The University of Jordan :: Research Groups :: Research Group Advances AI-Powered Translation...
News And Events

Research Group Advances AI-Powered Translation of Jordanian Arabic to Modern Standard Arabic

The Machine Learning for Natural Language Processing and Computer Vision research group has made significant progress in its project, "Developing Applications to Correct Jordanian Spoken Arabic to Proper Language Using Machine Learning Techniques," funded by the Jordanian Scientific Research and Innovation Support Fund with a grant of JOD 30,100.

As part of this project, the group has developed an advanced AI-based system for translating Jordanian Arabic dialect into Modern Standard Arabic (MSA) while correcting common linguistic errors. The system is built using a custom Jordanian Arabic dataset (JODA) of 59,135 sentences, along with synthetically error-injected Tashkeela data, to improve robustness against spelling and morphological variations. By fine-tuning the ByT5 pre-trained language model, the team has achieved notable improvements in BLEU scores and Character Error Rates (CER). The model reduces CER to 4.64% on the Test-200 test set and 1.65% on the TSMTS test set, demonstrating high accuracy.

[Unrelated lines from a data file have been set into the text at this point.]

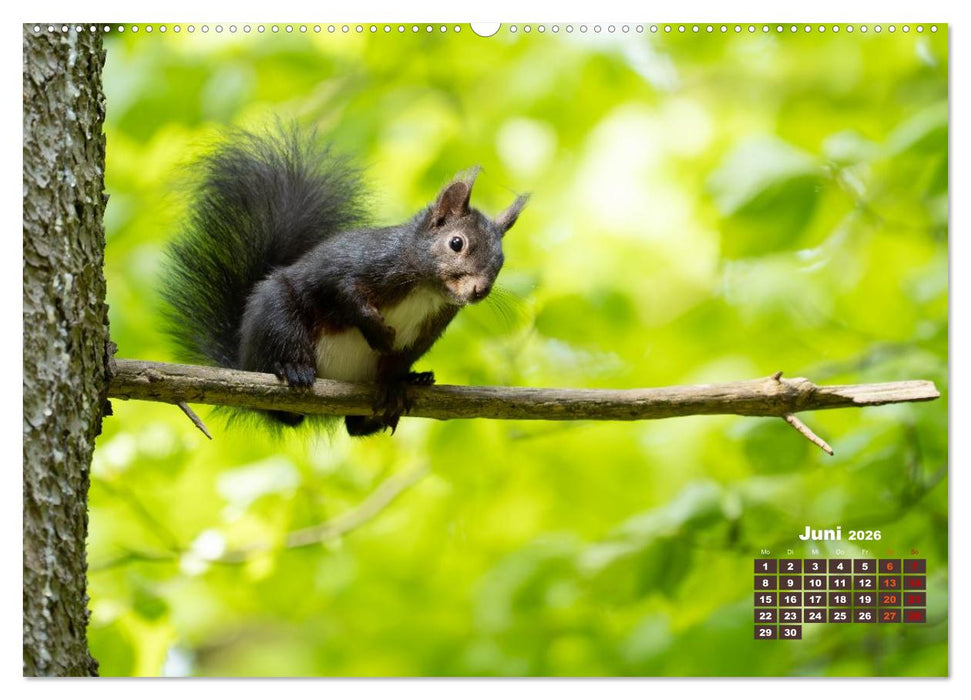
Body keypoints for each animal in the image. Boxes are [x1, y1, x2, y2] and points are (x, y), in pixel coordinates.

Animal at [161, 125, 527, 436]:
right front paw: (377, 331)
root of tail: (241, 360)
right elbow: (344, 295)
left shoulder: (427, 330)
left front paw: (397, 383)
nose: (480, 290)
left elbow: (399, 357)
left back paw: (406, 388)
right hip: (276, 315)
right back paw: (293, 369)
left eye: (501, 261)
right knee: (283, 392)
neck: (427, 290)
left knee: (354, 427)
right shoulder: (356, 265)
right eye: (456, 243)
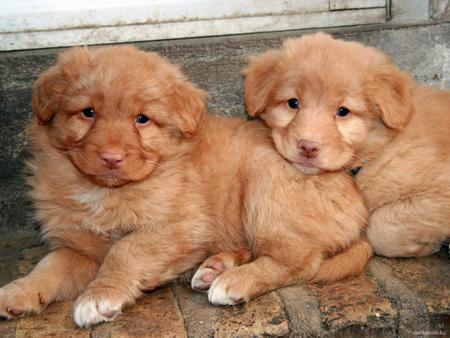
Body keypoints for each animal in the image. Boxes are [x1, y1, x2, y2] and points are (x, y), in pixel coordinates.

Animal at [0, 45, 370, 328]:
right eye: (87, 112)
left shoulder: (181, 227)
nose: (111, 158)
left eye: (142, 119)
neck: (107, 192)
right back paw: (215, 267)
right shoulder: (79, 247)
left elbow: (126, 250)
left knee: (300, 260)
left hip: (264, 186)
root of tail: (357, 202)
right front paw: (18, 292)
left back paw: (233, 281)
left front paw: (99, 296)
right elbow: (49, 266)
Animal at [244, 33, 450, 258]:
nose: (308, 147)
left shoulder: (440, 192)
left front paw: (427, 245)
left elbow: (379, 228)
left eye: (343, 111)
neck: (380, 150)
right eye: (293, 103)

To share the final results and practical applications of this research, the team will hold a workshop this summer, where they will present findings and showcase real-world applications, including a custom smartphone keyboard and a web portal that enable users to seamlessly translate Jordanian dialect text into proper MSA.

The figures shown above illustrate statistics on the collected dataset (JODA) and examples of the system’s translation performance.